== TO-DO ITEM A ==
According to the passage on propitiation, what term was used in pagan writings for appeasing an angry God?

== READING TEXT ==
____________
Now we could go through all the details of the doctrines of salvation, but you’re familiar with them. God with me, for a moment, to the word propitiation in verse 10 – propitiation. This word was used back in chapter 2 and verse 2, “He Himself is the propitiation for our sins.” We already made a rather extensive study of that word. If you want to dig a little deeper, you can get the tape on that message. This is an interesting and important term. In pagan writings this term, hilasmos, was used of appeasing an angry God. It’s a term that means to placate, to appease, to satisfy. A related term, by the way, used in Romans 3:24-28 refers to the mercy seat in the Old Testament where on the day of atonement the high priest went in and poured the blood of the sacrifice on the mercy seat and appeased God, satisfied God. To propitiate God means to placate God, to satisfy, to appease His holy, just requirement for sin. God said, “I will accept blood shed and poured out on the mercy seat as a substitute, as a satisfaction for sin,” because it pictured the final ultimate and only satisfaction, Jesus Christ. And so when they poured out the blood on the mercy seat, the mercy seat became the place of propitiation, the place of satisfaction. It was one and the same as propitiation. And Jesus became the propitiation, the final and complete and full propitiation. God sending His Son, taking the life of His Son to satisfy His just requirement, to appease Him, to placate His holy wrath against us for our sins. God does bear wrath against sin. That wrath can only be satisfied in the death of Jesus. He then is the mercy seat. He is the atonement. He is the propitiation for our sins.
____________
== TO-DO ITEM B ==
Reproduce the rows word for word, from their very start down to and including the line containing "Дорожки высокой плотности". Leave the pictures out.
____________
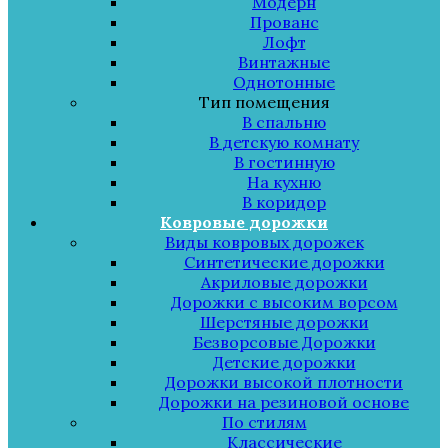
Модерн
Прованс
Лофт
Винтажные
Однотонные
Тип помещения
В спальню
В детскую комнату
В гостинную
На кухню
В коридор
Ковровые дорожки
Виды ковровых дорожек
Синтетические дорожки
Акриловые дорожки
Дорожки с высоким ворсом
Шерстяные дорожки
Безворсовые Дорожки
Детские дорожки
Дорожки высокой плотности
Дорожки на резиновой основе
По стилям
Классические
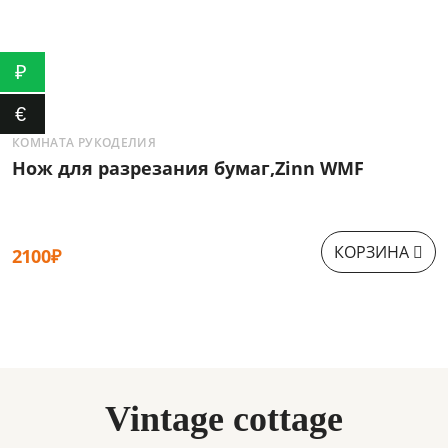
₽
€
КОМНАТА РУКОДЕЛИЯ
К
Нож для разрезания бумаг,Zinn WMF
С
о
КОРЗИНА
2100₽
9
Vintage cottage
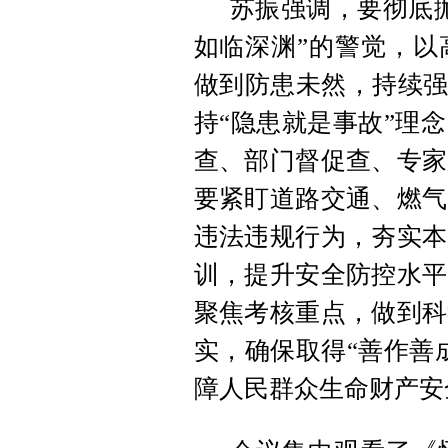
苏振强调，要彻底
如临深渊”的警觉，以
做到防患未然，持续强
持“隐患就是事故”理
查、部门督促查、专家
要紧盯道路交通、燃气
违法违规行为，夯实本
训，提升安全防控水平
聚焦考核重点，做到科
实，确保取得“善作善
障人民群众生命财产安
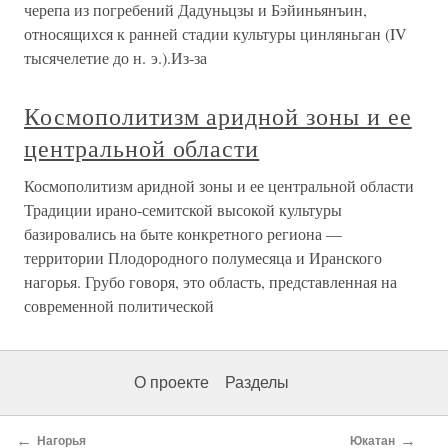
черепа из погребений Дадуньцзы и Бэйиньянъин,
относящихся к ранней стадии культуры цинляньган (IV
тысячелетие до н. э.).Из-за
Космополитизм аридной зоны и ее
центральной области
Космополитизм аридной зоны и ее центральной области
Традиции ирано-семитской высокой культуры
базировались на быте конкретного региона —
территории Плодородного полумесяца и Иранского
нагорья. Грубо говоря, это область, представленная на
современной политической
О проекте
Разделы
←
→
Нагорья
Юкатан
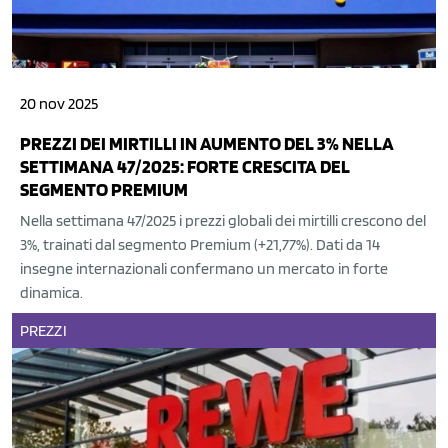
20 nov 2025
PREZZI DEI MIRTILLI IN AUMENTO DEL 3% NELLA
SETTIMANA 47/2025: FORTE CRESCITA DEL
SEGMENTO PREMIUM
Nella settimana 47/2025 i prezzi globali dei mirtilli crescono del
3%, trainati dal segmento Premium (+21,77%). Dati da 14
insegne internazionali confermano un mercato in forte
dinamica.
PREZZI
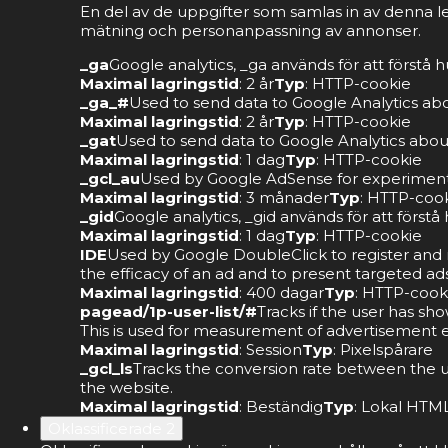
En del av de uppgifter som samlas in av denna l
mätning och personanpassning av annonser.
_ga
Google analytics, _ga används för att förstå
Maximal lagringstid
: 2 år
Typ
: HTTP-cookie
_ga_#
Used to send data to Google Analytics abou
Maximal lagringstid
: 2 år
Typ
: HTTP-cookie
_gat
Used to send data to Google Analytics about 
Maximal lagringstid
: 1 dag
Typ
: HTTP-cookie
_gcl_au
Used by Google AdSense for experimentin
Maximal lagringstid
: 3 månader
Typ
: HTTP-coo
_gid
Google analytics, _gid används för att förs
Maximal lagringstid
: 1 dag
Typ
: HTTP-cookie
IDE
Used by Google DoubleClick to register and re
the efficacy of an ad and to present targeted ads
Maximal lagringstid
: 400 dagar
Typ
: HTTP-cook
pagead/1p-user-list/#
Tracks if the user has sh
This is used for measurement of advertisement ef
Maximal lagringstid
: Session
Typ
: Pixelspårare
_gcl_ls
Tracks the conversion rate between the u
the website.
Maximal lagringstid
: Beständig
Typ
: Lokal HTML
Oklassificerade
2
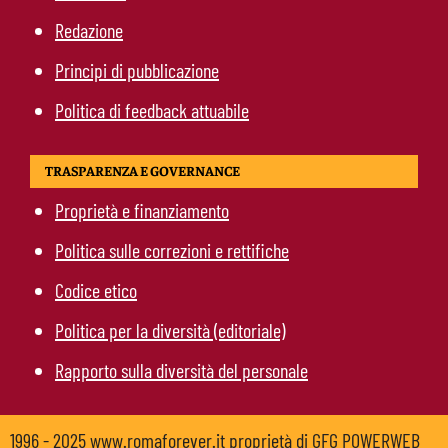
Redazione
Principi di pubblicazione
Politica di feedback attuabile
TRASPARENZA E GOVERNANCE
Proprietà e finanziamento
Politica sulle correzioni e rettifiche
Codice etico
Politica per la diversità (editoriale)
Rapporto sulla diversità del personale
1996 - 2025 www.romaforever.it proprietà di GFG POWERWEB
____________
== EXPECTED ANSWER A ==
Hilasmos.

== EXPECTED ANSWER B ==
Модерн
Прованс
Лофт
Винтажные
Однотонные
Тип помещения
В спальню
В детскую комнату
В гостинную
На кухню
В коридор
Ковровые дорожки
Виды ковровых дорожек
Синтетические дорожки
Акриловые дорожки
Дорожки с высоким ворсом
Шерстяные дорожки
Безворсовые Дорожки
Детские дорожки
Дорожки высокой плотности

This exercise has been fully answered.